EXERCISE OBJECTIVE
At the line containing "# Se puede comprobar", begin repeating lines exactly, and stop only after the final line of the records below.

Source texts of formatted documents
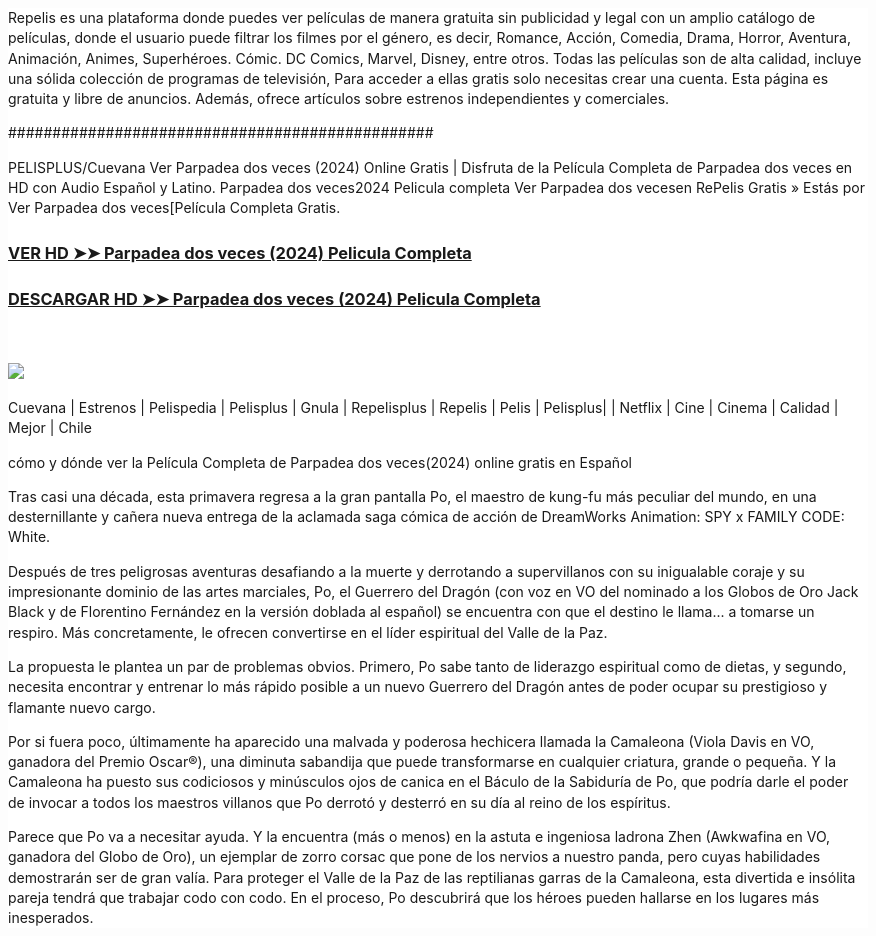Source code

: Repelis es una plataforma donde puedes ver películas de manera gratuita sin publicidad y legal con un amplio catálogo de películas, donde el usuario puede filtrar los filmes por el género, es decir, Romance, Acción, Comedia, Drama, Horror, Aventura, Animación, Animes, Superhéroes. Cómic. DC Comics, Marvel, Disney, entre otros. Todas las películas son de alta calidad, incluye una sólida colección de programas de televisión, Para acceder a ellas gratis solo necesitas crear una cuenta. Esta página es gratuita y libre de anuncios. Además, ofrece artículos sobre estrenos independientes y comerciales.

################################################

PELISPLUS/Cuevana Ver Parpadea dos veces (2024) Online Gratis | Disfruta de la Película Completa de Parpadea dos veces en HD con Audio Español y Latino. Parpadea dos veces2024 Pelicula completa Ver Parpadea dos vecesen RePelis Gratis » Estás por Ver Parpadea dos veces[Película Completa Gratis.
</br>
### [VER HD ➤➤ Parpadea dos veces (2024) Pelicula Completa](https://movie4you.online/es/movie/840705/parpadea-dos-veces-espanol)

### [DESCARGAR HD ➤➤ Parpadea dos veces (2024) Pelicula Completa](https://movie4you.online/es/movie/840705/parpadea-dos-veces-espanol)
</br>
<p dir="auto"><a href="https://movie4you.online/es/movie/840705/parpadea-dos-veces-espanol" title="PLAY NOW" rel="nofollow"><img src="https://i.imgur.com/jhNGoEt.gif" style="max-width: 100%;"></a></p>

Cuevana | Estrenos | Pelispedia | Pelisplus | Gnula | Repelisplus | Repelis | Pelis | Pelisplus| | Netflix | Cine | Cinema | Calidad | Mejor | Chile

cómo y dónde ver la Película Completa de Parpadea dos veces(2024) online gratis en Español

Tras casi una década, esta primavera regresa a la gran pantalla Po, el maestro de kung-fu más peculiar del mundo, en una desternillante y cañera nueva entrega de la aclamada saga cómica de acción de DreamWorks Animation: SPY x FAMILY CODE: White.

Después de tres peligrosas aventuras desafiando a la muerte y derrotando a supervillanos con su inigualable coraje y su impresionante dominio de las artes marciales, Po, el Guerrero del Dragón (con voz en VO del nominado a los Globos de Oro Jack Black y de Florentino Fernández en la versión doblada al español) se encuentra con que el destino le llama... a tomarse un respiro. Más concretamente, le ofrecen convertirse en el líder espiritual del Valle de la Paz.

La propuesta le plantea un par de problemas obvios. Primero, Po sabe tanto de liderazgo espiritual como de dietas, y segundo, necesita encontrar y entrenar lo más rápido posible a un nuevo Guerrero del Dragón antes de poder ocupar su prestigioso y flamante nuevo cargo.

Por si fuera poco, últimamente ha aparecido una malvada y poderosa hechicera llamada la Camaleona (Viola Davis en VO, ganadora del Premio Oscar®), una diminuta sabandija que puede transformarse en cualquier criatura, grande o pequeña. Y la Camaleona ha puesto sus codiciosos y minúsculos ojos de canica en el Báculo de la Sabiduría de Po, que podría darle el poder de invocar a todos los maestros villanos que Po derrotó y desterró en su día al reino de los espíritus.

Parece que Po va a necesitar ayuda. Y la encuentra (más o menos) en la astuta e ingeniosa ladrona Zhen (Awkwafina en VO, ganadora del Globo de Oro), un ejemplar de zorro corsac que pone de los nervios a nuestro panda, pero cuyas habilidades demostrarán ser de gran valía. Para proteger el Valle de la Paz de las reptilianas garras de la Camaleona, esta divertida e insólita pareja tendrá que trabajar codo con codo. En el proceso, Po descubrirá que los héroes pueden hallarse en los lugares más inesperados.
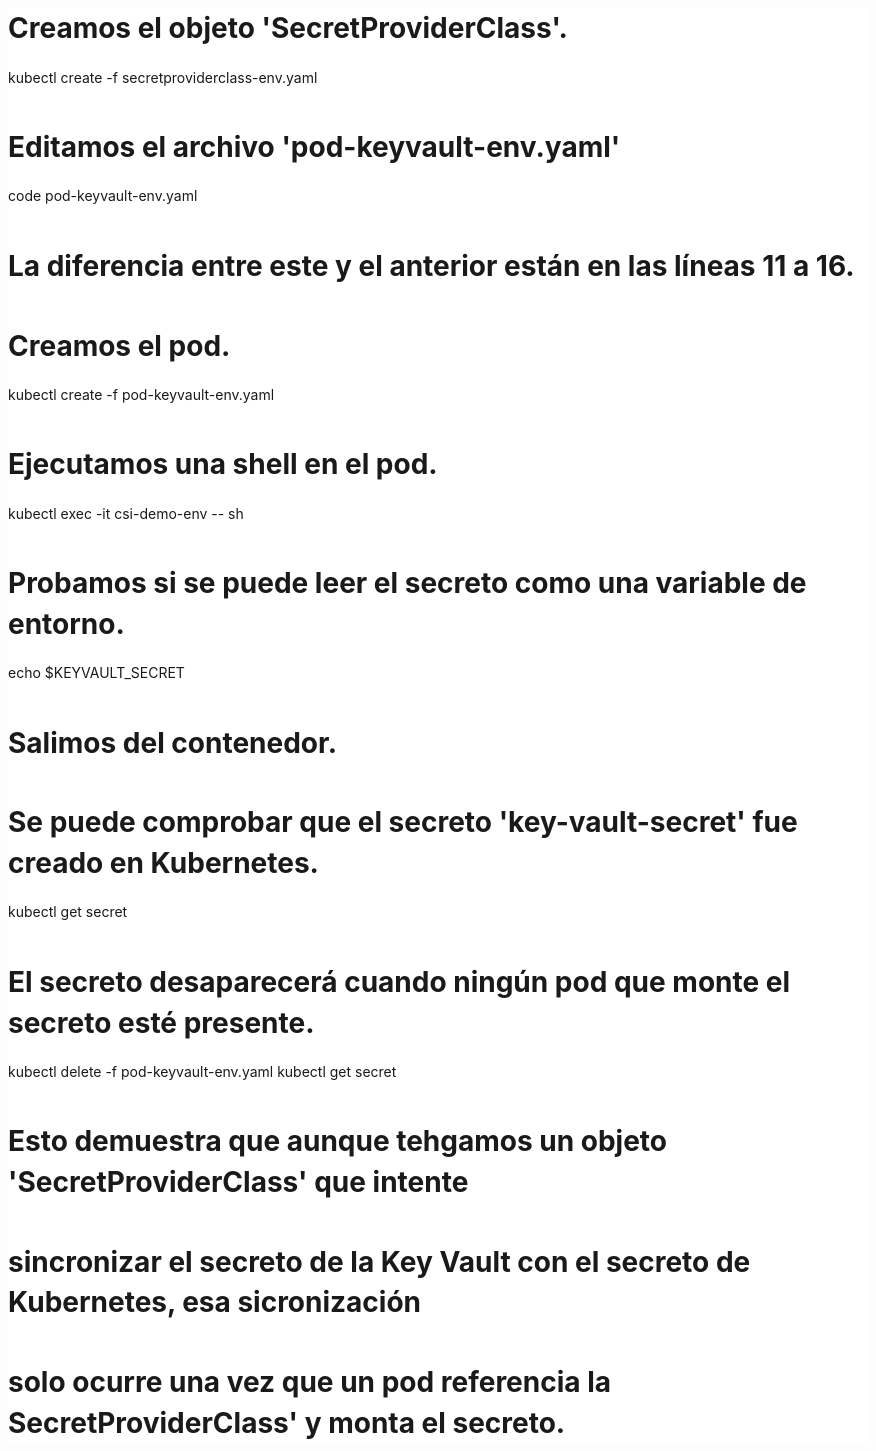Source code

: # Creamos el objeto 'SecretProviderClass'.
kubectl create -f secretproviderclass-env.yaml

# Editamos el archivo 'pod-keyvault-env.yaml'
code pod-keyvault-env.yaml

# La diferencia entre este y el anterior están en las líneas 11 a 16.

# Creamos el pod.
kubectl create -f pod-keyvault-env.yaml

# Ejecutamos una shell en el pod.
kubectl exec -it csi-demo-env -- sh

# Probamos si se puede leer el secreto como una variable de entorno.
echo $KEYVAULT_SECRET

# Salimos del contenedor.

# Se puede comprobar que el secreto 'key-vault-secret' fue creado en Kubernetes.
kubectl get secret

# El secreto desaparecerá cuando ningún pod que monte el secreto esté presente.
kubectl delete -f pod-keyvault-env.yaml
kubectl get secret

# Esto demuestra que aunque tehgamos un objeto 'SecretProviderClass' que intente 
# sincronizar el secreto de la Key Vault con el secreto de Kubernetes, esa sicronización 
# solo ocurre una vez que un pod referencia la SecretProviderClass' y monta el secreto.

RESPONSE
# Se puede comprobar que el secreto 'key-vault-secret' fue creado en Kubernetes.
kubectl get secret

# El secreto desaparecerá cuando ningún pod que monte el secreto esté presente.
kubectl delete -f pod-keyvault-env.yaml
kubectl get secret

# Esto demuestra que aunque tehgamos un objeto 'SecretProviderClass' que intente 
# sincronizar el secreto de la Key Vault con el secreto de Kubernetes, esa sicronización 
# solo ocurre una vez que un pod referencia la SecretProviderClass' y monta el secreto.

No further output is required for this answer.